The abundance of acorns last fall meant there was still plenty of food on the ground when the chipmunks came out of the winter and started breeding this spring, said Shevenell Webb, a small mammal biologist at the Maine Interior Department of Fisheries and Wildlife.
The result is a bumper crop of critters.
” They are cute. They are fun to watch in the forest as they go in and out of holes and play peekaboo, ”Webb said. When their cheeks aren’t bulging with nuts, chipmunks make a distinctive “flea” sound, she said.
But they are also destructive. They can destroy lawns and gardens with their burrows, and can even enter homes, Webb said.
“We can’t grow a tulip without them digging it up,” said Steven Parren, director of wildlife diversity program for the Vermont Department of Fisheries and Wildlife, about chipmunks in his backyard . “They don’t even stop. ”
There were so many acorns in one of the areas he monitors that the rodents that depend on it couldn’t put them all away for the winter. Many remained on the ground this spring. In addition to chipmunks, he says, he sees more squirrels, rabbits and different types of mice.
People do not need to be overly alarmed by overcrowding. Small mammal populations tend to explode, then crash and burn.

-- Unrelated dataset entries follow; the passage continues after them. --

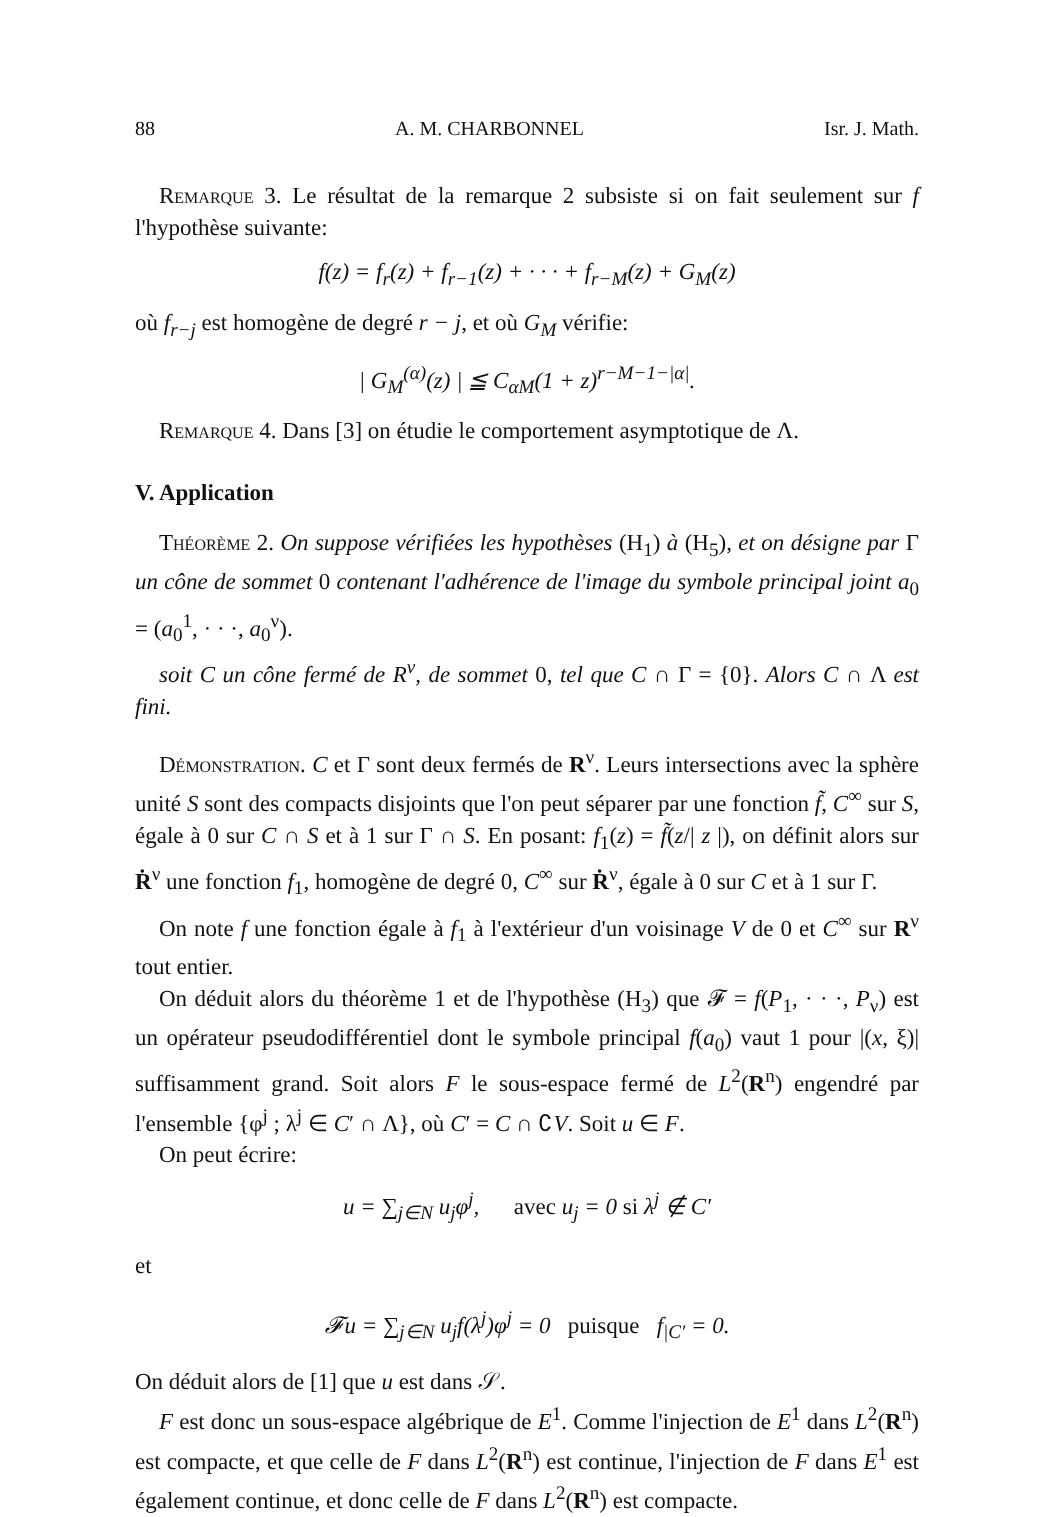88 A. M. CHARBONNEL Isr. J. Math.
Remarque 3. Le résultat de la remarque 2 subsiste si on fait seulement sur f l'hypothèse suivante:
f(z) = f<sub>r</sub>(z) + f<sub>r−1</sub>(z) + · · · + f<sub>r−M</sub>(z) + G<sub>M</sub>(z)
où f<sub>r−j</sub> est homogène de degré r − j, et où G<sub>M</sub> vérifie:
| G<sub>M</sub><sup>(α)</sup>(z) | ≦ C<sub>αM</sub>(1 + z)<sup>r−M−1−|α|</sup>.
Remarque 4. Dans [3] on étudie le comportement asymptotique de Λ.
V. Application
Théorème 2. On suppose vérifiées les hypothèses (H<sub>1</sub>) à (H<sub>5</sub>), et on désigne par Γ un cône de sommet 0 contenant l'adhérence de l'image du symbole principal joint a<sub>0</sub> = (a<sub>0</sub><sup>1</sup>, · · ·, a<sub>0</sub><sup>ν</sup>).
soit C un cône fermé de R<sup>ν</sup>, de sommet 0, tel que C ∩ Γ = {0}. Alors C ∩ Λ est fini.
Démonstration. C et Γ sont deux fermés de R<sup>ν</sup>. Leurs intersections avec la sphère unité S sont des compacts disjoints que l'on peut séparer par une fonction f̃, C<sup>∞</sup> sur S, égale à 0 sur C ∩ S et à 1 sur Γ ∩ S. En posant: f<sub>1</sub>(z) = f̃(z/| z |), on définit alors sur Ṙ<sup>ν</sup> une fonction f<sub>1</sub>, homogène de degré 0, C<sup>∞</sup> sur Ṙ<sup>ν</sup>, égale à 0 sur C et à 1 sur Γ.
On note f une fonction égale à f<sub>1</sub> à l'extérieur d'un voisinage V de 0 et C<sup>∞</sup> sur R<sup>ν</sup> tout entier.
On déduit alors du théorème 1 et de l'hypothèse (H<sub>3</sub>) que 𝓕 = f(P<sub>1</sub>, · · ·, P<sub>ν</sub>) est un opérateur pseudodifférentiel dont le symbole principal f(a<sub>0</sub>) vaut 1 pour |(x, ξ)| suffisamment grand. Soit alors F le sous-espace fermé de L<sup>2</sup>(R<sup>n</sup>) engendré par l'ensemble {φ<sup>j</sup> ; λ<sup>j</sup> ∈ C′ ∩ Λ}, où C′ = C ∩ ∁V. Soit u ∈ F.
On peut écrire:
u = ∑<sub>j∈N</sub> u<sub>j</sub>φ<sup>j</sup>, avec u<sub>j</sub> = 0 si λ<sup>j</sup> ∉ C′
et
𝓕u = ∑<sub>j∈N</sub> u<sub>j</sub>f(λ<sup>j</sup>)φ<sup>j</sup> = 0 puisque f<sub>|C′</sub> = 0.
On déduit alors de [1] que u est dans 𝒮.
F est donc un sous-espace algébrique de E<sup>1</sup>. Comme l'injection de E<sup>1</sup> dans L<sup>2</sup>(R<sup>n</sup>) est compacte, et que celle de F dans L<sup>2</sup>(R<sup>n</sup>) est continue, l'injection de F dans E<sup>1</sup> est également continue, et donc celle de F dans L<sup>2</sup>(R<sup>n</sup>) est compacte.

This is life near the bottom of the food chain, where the ebb and flow of the food supply and chipmunks are easy prey for owls, hawks, snakes, foxes and raccoons. Even if their lives aren’t cut short, individual chipmunks tend to only live for three years, Webb said.
Many New Englanders remember a similar peak in 2018 squirrel populations in New England. The cycle of expansion and recession has been punctuated by a memorable number of road fatalities.
“We have never seen anything like it. It was a once in a lifetime event, ”said Webb.